Estuaries, considered as the important carbon dioxide (CO₂), nitrous oxide (N₂O) and methane (CH₄) sources to the atmosphere, are increasingly affected by near-bottom hypoxia. However, the impact of estuarine hypoxic zone development on GHGs production and discharge remains poorly understood due to the seasonal and spatially distributed heterogeneity of estuarine hypoxia occurrence and the lack of simultaneous monitoring of the distribution of bottom hypoxic waters and the vertical distribution of GHGs. Here, we conducted high spatial resolution vertical stratification sampling and analysis of water column GHGs in the Pearl River Estuary (PRE), a large estuary with frequent hypoxia in recent years. Our results showed that Pearl River runoff is the main source of GHGs in the PRE. Strong nitrification is an important N₂O production mechanism in the PRE. In situ generation of water and resuspension of surface sediments were the main sources of CH₄ in bottom water, while massive organic matter (OM) mineralization is the main driver of CO₂ in bottom water. The development of a hypoxic zone in the PRE significantly increased the concentration of N₂O and CH₄ in the bottom water and thus increased air-water fluxes.
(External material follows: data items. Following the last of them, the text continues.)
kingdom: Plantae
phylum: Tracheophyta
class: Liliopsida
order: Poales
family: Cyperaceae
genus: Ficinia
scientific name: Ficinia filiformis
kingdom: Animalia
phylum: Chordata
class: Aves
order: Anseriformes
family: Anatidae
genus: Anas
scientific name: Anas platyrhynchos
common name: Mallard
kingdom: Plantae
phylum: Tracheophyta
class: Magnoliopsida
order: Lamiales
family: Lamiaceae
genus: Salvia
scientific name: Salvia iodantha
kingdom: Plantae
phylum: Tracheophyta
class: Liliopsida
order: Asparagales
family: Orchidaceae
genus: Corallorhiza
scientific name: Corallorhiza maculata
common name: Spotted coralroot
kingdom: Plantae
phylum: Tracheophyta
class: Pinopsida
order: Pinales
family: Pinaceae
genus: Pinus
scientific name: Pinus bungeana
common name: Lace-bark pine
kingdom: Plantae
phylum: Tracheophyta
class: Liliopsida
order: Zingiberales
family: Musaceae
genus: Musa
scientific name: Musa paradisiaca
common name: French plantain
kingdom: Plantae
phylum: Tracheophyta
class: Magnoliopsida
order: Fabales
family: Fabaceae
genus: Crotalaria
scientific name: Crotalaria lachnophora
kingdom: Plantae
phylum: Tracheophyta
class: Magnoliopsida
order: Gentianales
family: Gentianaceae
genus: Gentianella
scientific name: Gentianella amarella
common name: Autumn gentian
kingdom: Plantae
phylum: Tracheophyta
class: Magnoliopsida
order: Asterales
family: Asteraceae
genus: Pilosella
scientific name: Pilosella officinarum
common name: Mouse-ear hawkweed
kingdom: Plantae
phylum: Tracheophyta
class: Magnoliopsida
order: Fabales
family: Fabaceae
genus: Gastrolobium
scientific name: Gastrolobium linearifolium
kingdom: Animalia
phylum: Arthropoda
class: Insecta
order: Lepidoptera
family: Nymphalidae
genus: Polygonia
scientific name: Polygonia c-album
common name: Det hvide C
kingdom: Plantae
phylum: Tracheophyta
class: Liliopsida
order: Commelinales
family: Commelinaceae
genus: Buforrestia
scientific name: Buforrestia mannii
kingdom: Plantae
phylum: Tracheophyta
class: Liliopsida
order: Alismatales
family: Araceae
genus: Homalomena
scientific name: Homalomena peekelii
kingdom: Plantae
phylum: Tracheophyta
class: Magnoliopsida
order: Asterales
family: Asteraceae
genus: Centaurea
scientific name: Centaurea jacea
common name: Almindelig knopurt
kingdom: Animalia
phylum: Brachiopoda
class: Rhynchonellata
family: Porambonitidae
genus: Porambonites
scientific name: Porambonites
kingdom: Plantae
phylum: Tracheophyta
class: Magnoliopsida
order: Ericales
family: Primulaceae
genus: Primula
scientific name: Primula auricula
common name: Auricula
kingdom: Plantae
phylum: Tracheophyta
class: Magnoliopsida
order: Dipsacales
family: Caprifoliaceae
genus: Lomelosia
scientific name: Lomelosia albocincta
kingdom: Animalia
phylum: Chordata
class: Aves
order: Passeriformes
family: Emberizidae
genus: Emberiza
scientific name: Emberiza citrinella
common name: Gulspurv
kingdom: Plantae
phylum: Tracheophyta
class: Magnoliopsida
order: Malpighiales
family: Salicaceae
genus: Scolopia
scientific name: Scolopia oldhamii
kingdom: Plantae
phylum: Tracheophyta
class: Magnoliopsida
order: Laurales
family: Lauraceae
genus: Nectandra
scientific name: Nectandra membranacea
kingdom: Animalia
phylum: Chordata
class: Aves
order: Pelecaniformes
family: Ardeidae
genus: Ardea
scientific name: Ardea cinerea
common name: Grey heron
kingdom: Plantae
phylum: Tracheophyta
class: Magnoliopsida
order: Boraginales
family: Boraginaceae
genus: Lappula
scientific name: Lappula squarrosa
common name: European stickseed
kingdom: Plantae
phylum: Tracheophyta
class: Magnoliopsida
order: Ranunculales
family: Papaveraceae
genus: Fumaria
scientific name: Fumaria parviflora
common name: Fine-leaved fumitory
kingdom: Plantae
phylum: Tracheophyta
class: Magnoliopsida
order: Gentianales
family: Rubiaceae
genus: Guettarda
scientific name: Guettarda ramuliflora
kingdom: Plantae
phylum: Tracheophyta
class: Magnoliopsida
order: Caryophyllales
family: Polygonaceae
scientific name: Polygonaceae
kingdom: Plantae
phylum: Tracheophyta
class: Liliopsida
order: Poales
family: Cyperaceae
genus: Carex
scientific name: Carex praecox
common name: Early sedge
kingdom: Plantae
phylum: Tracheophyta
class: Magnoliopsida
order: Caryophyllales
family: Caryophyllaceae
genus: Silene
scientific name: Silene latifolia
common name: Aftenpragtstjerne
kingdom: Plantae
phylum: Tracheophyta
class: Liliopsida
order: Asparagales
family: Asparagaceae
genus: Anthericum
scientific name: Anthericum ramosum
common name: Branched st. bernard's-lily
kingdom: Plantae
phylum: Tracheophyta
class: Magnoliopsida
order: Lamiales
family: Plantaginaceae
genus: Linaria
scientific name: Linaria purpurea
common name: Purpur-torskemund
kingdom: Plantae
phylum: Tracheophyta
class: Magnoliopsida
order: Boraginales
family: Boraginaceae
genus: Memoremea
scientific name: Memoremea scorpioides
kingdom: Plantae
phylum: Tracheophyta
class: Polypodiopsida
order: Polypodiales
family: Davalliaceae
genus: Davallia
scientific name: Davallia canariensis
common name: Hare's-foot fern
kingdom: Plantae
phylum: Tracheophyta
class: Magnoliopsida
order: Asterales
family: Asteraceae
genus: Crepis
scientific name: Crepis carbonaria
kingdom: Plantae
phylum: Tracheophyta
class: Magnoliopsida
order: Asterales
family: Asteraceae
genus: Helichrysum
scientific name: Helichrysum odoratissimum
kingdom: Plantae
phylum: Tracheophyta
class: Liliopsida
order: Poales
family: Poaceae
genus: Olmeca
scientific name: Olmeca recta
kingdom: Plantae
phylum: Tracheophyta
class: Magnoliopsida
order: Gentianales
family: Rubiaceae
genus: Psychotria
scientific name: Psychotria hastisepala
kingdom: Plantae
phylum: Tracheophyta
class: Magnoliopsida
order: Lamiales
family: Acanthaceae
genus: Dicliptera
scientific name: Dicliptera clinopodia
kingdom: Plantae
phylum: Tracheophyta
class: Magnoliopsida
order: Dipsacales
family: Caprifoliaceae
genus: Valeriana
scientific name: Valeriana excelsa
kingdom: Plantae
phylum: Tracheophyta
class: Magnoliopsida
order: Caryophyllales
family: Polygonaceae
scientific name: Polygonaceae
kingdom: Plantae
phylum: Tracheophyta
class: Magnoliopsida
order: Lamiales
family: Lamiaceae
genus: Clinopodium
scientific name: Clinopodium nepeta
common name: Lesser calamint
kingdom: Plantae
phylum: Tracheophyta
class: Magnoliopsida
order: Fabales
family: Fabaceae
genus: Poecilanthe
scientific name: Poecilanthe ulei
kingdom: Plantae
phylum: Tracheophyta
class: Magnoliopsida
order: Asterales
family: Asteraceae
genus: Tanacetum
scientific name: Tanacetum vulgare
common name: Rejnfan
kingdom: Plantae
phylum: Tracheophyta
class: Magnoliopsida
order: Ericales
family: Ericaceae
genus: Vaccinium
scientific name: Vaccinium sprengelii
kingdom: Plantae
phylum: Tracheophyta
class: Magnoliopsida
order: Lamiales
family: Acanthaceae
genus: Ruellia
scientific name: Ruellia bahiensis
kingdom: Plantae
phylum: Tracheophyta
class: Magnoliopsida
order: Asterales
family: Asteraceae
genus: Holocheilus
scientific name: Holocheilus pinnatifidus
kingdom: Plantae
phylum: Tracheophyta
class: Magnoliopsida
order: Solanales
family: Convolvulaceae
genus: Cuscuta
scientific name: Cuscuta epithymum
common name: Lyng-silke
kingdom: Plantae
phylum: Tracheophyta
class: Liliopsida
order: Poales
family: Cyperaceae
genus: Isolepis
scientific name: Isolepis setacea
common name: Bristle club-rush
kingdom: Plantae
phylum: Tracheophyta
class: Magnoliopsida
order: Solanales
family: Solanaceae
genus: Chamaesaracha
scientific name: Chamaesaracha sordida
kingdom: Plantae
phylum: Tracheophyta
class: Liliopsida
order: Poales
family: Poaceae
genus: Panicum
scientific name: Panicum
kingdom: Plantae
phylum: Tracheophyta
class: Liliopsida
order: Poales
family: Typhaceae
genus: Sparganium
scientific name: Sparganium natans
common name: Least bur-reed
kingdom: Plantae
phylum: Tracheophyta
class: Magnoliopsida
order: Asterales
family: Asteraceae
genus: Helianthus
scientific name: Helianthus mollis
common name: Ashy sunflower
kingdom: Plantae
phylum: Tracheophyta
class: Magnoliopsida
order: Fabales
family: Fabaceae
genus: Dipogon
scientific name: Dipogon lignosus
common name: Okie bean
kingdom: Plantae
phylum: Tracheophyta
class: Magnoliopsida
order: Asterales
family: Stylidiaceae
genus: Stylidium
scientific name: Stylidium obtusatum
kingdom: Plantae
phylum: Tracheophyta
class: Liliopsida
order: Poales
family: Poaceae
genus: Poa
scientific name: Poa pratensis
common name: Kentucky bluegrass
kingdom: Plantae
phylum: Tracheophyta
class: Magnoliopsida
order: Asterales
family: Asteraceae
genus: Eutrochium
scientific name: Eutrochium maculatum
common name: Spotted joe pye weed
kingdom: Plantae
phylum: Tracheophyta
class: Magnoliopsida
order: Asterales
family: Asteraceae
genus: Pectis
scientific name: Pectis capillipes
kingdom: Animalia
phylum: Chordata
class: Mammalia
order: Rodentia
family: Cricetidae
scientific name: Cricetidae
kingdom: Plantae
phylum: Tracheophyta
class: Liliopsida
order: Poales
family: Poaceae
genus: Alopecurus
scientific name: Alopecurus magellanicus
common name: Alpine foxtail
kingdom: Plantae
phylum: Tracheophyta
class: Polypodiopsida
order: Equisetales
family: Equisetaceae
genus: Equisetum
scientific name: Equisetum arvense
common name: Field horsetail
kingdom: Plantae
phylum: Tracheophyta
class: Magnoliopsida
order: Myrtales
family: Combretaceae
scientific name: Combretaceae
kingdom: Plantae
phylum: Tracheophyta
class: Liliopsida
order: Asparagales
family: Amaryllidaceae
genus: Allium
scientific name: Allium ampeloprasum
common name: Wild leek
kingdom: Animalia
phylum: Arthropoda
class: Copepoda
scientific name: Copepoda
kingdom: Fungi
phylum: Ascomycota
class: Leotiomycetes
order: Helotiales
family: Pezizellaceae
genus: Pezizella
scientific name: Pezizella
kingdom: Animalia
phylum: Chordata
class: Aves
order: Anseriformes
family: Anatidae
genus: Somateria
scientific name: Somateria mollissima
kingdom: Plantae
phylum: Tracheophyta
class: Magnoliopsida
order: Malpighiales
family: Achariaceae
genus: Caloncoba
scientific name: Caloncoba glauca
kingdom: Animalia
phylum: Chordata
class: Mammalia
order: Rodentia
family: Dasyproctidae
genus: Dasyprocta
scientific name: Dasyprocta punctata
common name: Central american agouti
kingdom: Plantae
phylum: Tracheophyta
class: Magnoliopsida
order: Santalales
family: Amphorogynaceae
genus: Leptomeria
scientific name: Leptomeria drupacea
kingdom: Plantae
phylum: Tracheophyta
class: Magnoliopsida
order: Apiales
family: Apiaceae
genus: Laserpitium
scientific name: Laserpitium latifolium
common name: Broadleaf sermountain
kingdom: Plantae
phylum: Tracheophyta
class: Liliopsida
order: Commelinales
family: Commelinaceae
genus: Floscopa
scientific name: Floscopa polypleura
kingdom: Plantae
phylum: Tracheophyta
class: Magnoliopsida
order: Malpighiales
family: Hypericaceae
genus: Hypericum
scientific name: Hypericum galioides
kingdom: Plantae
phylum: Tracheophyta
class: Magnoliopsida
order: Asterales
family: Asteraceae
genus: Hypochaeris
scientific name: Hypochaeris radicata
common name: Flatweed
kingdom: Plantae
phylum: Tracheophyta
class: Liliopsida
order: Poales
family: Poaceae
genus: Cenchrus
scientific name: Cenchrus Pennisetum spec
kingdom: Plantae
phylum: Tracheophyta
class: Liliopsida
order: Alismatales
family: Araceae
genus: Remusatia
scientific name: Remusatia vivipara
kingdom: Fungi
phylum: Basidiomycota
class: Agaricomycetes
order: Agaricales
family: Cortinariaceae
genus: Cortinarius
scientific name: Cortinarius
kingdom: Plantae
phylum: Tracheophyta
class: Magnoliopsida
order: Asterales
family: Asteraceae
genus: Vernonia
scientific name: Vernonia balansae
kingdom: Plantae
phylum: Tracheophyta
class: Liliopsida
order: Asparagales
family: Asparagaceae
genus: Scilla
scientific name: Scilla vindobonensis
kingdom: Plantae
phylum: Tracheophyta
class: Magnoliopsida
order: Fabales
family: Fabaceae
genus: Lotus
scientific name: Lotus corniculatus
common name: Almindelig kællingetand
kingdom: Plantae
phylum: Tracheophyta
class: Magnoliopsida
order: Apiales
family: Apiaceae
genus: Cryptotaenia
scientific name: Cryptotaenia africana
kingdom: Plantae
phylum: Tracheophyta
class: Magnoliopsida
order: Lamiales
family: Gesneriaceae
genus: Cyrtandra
The air-water fluxes of N₂O, CH₄ and CO₂ of PRE in summer were 31.9 ± 7.5 μmol m⁻² d⁻¹, 192.5 ± 229.4 μmol m⁻² d⁻¹ and 51.9 ± 14.1 mmol m⁻² d⁻¹, respectively. This study reveals that GHGs fluxes from estuarine waters to the atmosphere will increase significantly with increasing eutrophication caused by human activities and the expansion of hypoxic zones in estuarine waters.